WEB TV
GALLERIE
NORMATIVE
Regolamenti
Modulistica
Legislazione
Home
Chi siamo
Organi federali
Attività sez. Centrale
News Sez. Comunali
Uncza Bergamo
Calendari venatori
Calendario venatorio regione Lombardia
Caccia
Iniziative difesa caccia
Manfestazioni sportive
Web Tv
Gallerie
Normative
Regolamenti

++++

▶ **EXERCISE AIM**
Return the lines above verbatim, preserving their order and spelling.

▶ **RESPONSE TO THE EXERCISE**
WEB TV
GALLERIE
NORMATIVE
Regolamenti
Modulistica
Legislazione
Home
Chi siamo
Organi federali
Attività sez. Centrale
News Sez. Comunali
Uncza Bergamo
Calendari venatori
Calendario venatorio regione Lombardia
Caccia
Iniziative difesa caccia
Manfestazioni sportive
Web Tv
Gallerie
Normative
Regolamenti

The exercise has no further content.